Travailler à la transmission du goût pédagogique chez Roche Mazet…
Oui mais un beau parcours ne fait pas tout, selon la bonne vieille règle qui préside à la réussite, il s’agit maintenant de rendre ce que l’on a reçu. Ce dernier le concède sur son site : son titre de MOF en sommellerie lui impose de « travailler à une transmission du goût pédagogique ». Alors Fabrice Sommier lance en direction des enfants son projet original « premier accord » : aux fins d’éduquer la sensibilité des enfants à l’alliance des plats avec les jus de fruit artisanaux.
Pleinement investi par sa mission de transmission, il décide d’approfondir sa démarche de passeur du goût pour le compte des marques Roche Mazet et Malesan créées par le groupe Castel. Sur les réseaux sociaux, notre MOF se prête au piquant jeu des accords avec les savoureuses créations de la gamme « les Accords ».
Des vins de pays caricaturaux et sans âme qui inspirent néanmoins la verve du sommelier au travers de mémorables descriptions laudatives à l’image de celle tenue pour cet assemblage syrah /marselan : « sous une robe rubis avec des reflets framboise très brillants, un nez superbe de cerise et de poivre, de fruit compoté également comme la mûre, le cassis, la bouche est riche, fraîche, élégante, beaucoup de tension également et une finale tout en dentelle ».
À son corps défendant, dans son pitoyable numéro de promotion, Monsieur Sommier nous livre une précieuse leçon de pédagogie : celle qui consiste à regarder le verbiage de la dégustation sensorielle comme un dangereux paravent barrant l’accès à une véritable connaissance du vin. Au final, Fabrice Sommier pourrait user avec autant d’emphase des mêmes afféteries oratoires et resservir ses descripteurs aromatiques rebattus, aussi bien pour le compte d’un roche Mazet que pour un grand vin. Une façon de démontrer que l’art de la sommellerie s’abrite en partie derrière une muraille langagière qui aime associer à la technicité du discours une perception très abstraite et normée des vins, bien en peine d’être contredite par le novice.
MOF : plus qu’une vocation, une véritable tirelire !
On le devine aisément, un tel abaissement se monnaye chèrement, après tout, tant de sacrifices consentis pour l’acquisition d’un haut niveau de savoir-faire, méritent légitimement une contrepartie sonnante et trébuchante.
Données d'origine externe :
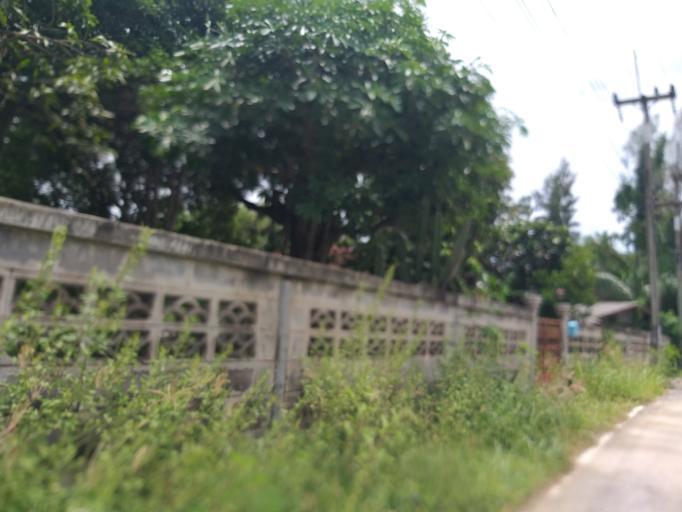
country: TH
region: Pathum Thani
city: Ban Lam Luk Ka
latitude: 13.9897
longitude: 100.8539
Rien d’anormal donc, que de vouloir mordre à la grappe lorsque l’on atteint les sommets de la profession, et puis d’autres le précèdent… Le maître en la matière était Paul Bocuse. D’ailleurs, la vénération de ses pairs n’était sans doute pas étrangère à l’inauguration d’un nouveau modèle d’enrichissement par la vente à prix d’or de l’image du grand chef auprès des grandes marques.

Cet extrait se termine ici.